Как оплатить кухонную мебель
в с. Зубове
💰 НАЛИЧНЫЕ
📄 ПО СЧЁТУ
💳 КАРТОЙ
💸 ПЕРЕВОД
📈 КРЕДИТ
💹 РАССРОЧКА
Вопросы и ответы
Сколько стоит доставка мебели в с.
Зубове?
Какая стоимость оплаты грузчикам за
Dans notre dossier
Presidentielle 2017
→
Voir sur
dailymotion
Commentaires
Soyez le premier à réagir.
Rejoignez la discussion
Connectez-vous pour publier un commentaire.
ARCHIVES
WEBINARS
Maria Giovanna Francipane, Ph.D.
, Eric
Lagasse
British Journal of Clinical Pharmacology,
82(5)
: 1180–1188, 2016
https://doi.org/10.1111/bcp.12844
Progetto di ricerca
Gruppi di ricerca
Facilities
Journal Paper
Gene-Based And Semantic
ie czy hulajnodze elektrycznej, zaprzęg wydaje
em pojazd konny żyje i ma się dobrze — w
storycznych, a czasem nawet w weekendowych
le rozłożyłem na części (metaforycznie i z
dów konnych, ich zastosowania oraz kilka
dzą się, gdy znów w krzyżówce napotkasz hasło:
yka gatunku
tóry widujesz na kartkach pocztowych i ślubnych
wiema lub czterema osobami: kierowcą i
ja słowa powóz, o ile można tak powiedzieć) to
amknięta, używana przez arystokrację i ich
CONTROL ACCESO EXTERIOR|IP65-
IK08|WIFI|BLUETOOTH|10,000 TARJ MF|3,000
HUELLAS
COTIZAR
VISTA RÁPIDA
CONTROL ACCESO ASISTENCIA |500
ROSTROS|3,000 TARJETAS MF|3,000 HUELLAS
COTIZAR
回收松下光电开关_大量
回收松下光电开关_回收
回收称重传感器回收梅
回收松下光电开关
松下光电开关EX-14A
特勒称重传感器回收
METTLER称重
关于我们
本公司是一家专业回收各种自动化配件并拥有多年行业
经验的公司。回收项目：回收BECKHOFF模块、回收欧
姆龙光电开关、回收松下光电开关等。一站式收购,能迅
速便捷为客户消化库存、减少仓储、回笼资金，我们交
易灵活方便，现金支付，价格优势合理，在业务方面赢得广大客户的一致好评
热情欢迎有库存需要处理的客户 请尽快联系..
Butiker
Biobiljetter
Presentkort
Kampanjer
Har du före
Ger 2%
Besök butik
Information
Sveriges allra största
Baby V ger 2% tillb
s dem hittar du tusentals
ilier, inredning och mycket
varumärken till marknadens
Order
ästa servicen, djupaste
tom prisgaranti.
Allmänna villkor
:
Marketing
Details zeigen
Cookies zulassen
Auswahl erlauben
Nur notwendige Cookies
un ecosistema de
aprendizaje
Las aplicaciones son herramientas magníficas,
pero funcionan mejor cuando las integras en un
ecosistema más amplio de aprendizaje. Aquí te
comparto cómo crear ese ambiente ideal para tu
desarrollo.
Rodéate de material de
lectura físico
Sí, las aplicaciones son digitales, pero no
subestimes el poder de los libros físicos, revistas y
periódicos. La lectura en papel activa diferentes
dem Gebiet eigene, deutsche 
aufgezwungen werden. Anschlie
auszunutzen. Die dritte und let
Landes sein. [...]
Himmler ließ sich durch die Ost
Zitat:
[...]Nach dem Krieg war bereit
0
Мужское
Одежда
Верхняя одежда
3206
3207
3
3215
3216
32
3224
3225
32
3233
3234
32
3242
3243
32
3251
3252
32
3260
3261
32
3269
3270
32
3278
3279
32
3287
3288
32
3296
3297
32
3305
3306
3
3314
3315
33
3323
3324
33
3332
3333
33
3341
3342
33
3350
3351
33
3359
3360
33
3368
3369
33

**Description of the task**
Take the entries above and transcribe them exactly as they stand.

**Exercise answer**
Как оплатить кухонную мебель
в с. Зубове
💰 НАЛИЧНЫЕ
📄 ПО СЧЁТУ
💳 КАРТОЙ
💸 ПЕРЕВОД
📈 КРЕДИТ
💹 РАССРОЧКА
Вопросы и ответы
Сколько стоит доставка мебели в с.
Зубове?
Какая стоимость оплаты грузчикам за
Dans notre dossier
Presidentielle 2017
→
Voir sur
dailymotion
Commentaires
Soyez le premier à réagir.
Rejoignez la discussion
Connectez-vous pour publier un commentaire.
ARCHIVES
WEBINARS
Maria Giovanna Francipane, Ph.D.
, Eric
Lagasse
British Journal of Clinical Pharmacology,
82(5)
: 1180–1188, 2016
https://doi.org/10.1111/bcp.12844
Progetto di ricerca
Gruppi di ricerca
Facilities
Journal Paper
Gene-Based And Semantic
ie czy hulajnodze elektrycznej, zaprzęg wydaje
em pojazd konny żyje i ma się dobrze — w
storycznych, a czasem nawet w weekendowych
le rozłożyłem na części (metaforycznie i z
dów konnych, ich zastosowania oraz kilka
dzą się, gdy znów w krzyżówce napotkasz hasło:
yka gatunku
tóry widujesz na kartkach pocztowych i ślubnych
wiema lub czterema osobami: kierowcą i
ja słowa powóz, o ile można tak powiedzieć) to
amknięta, używana przez arystokrację i ich
CONTROL ACCESO EXTERIOR|IP65-
IK08|WIFI|BLUETOOTH|10,000 TARJ MF|3,000
HUELLAS
COTIZAR
VISTA RÁPIDA
CONTROL ACCESO ASISTENCIA |500
ROSTROS|3,000 TARJETAS MF|3,000 HUELLAS
COTIZAR
回收松下光电开关_大量
回收松下光电开关_回收
回收称重传感器回收梅
回收松下光电开关
松下光电开关EX-14A
特勒称重传感器回收
METTLER称重
关于我们
本公司是一家专业回收各种自动化配件并拥有多年行业
经验的公司。回收项目：回收BECKHOFF模块、回收欧
姆龙光电开关、回收松下光电开关等。一站式收购,能迅
速便捷为客户消化库存、减少仓储、回笼资金，我们交
易灵活方便，现金支付，价格优势合理，在业务方面赢得广大客户的一致好评
热情欢迎有库存需要处理的客户 请尽快联系..
Butiker
Biobiljetter
Presentkort
Kampanjer
Har du före
Ger 2%
Besök butik
Information
Sveriges allra största
Baby V ger 2% tillb
s dem hittar du tusentals
ilier, inredning och mycket
varumärken till marknadens
Order
ästa servicen, djupaste
tom prisgaranti.
Allmänna villkor
:
Marketing
Details zeigen
Cookies zulassen
Auswahl erlauben
Nur notwendige Cookies
un ecosistema de
aprendizaje
Las aplicaciones son herramientas magníficas,
pero funcionan mejor cuando las integras en un
ecosistema más amplio de aprendizaje. Aquí te
comparto cómo crear ese ambiente ideal para tu
desarrollo.
Rodéate de material de
lectura físico
Sí, las aplicaciones son digitales, pero no
subestimes el poder de los libros físicos, revistas y
periódicos. La lectura en papel activa diferentes
dem Gebiet eigene, deutsche 
aufgezwungen werden. Anschlie
auszunutzen. Die dritte und let
Landes sein. [...]
Himmler ließ sich durch die Ost
Zitat:
[...]Nach dem Krieg war bereit
0
Мужское
Одежда
Верхняя одежда
3206
3207
3
3215
3216
32
3224
3225
32
3233
3234
32
3242
3243
32
3251
3252
32
3260
3261
32
3269
3270
32
3278
3279
32
3287
3288
32
3296
3297
32
3305
3306
3
3314
3315
33
3323
3324
33
3332
3333
33
3341
3342
33
3350
3351
33
3359
3360
33
3368
3369
33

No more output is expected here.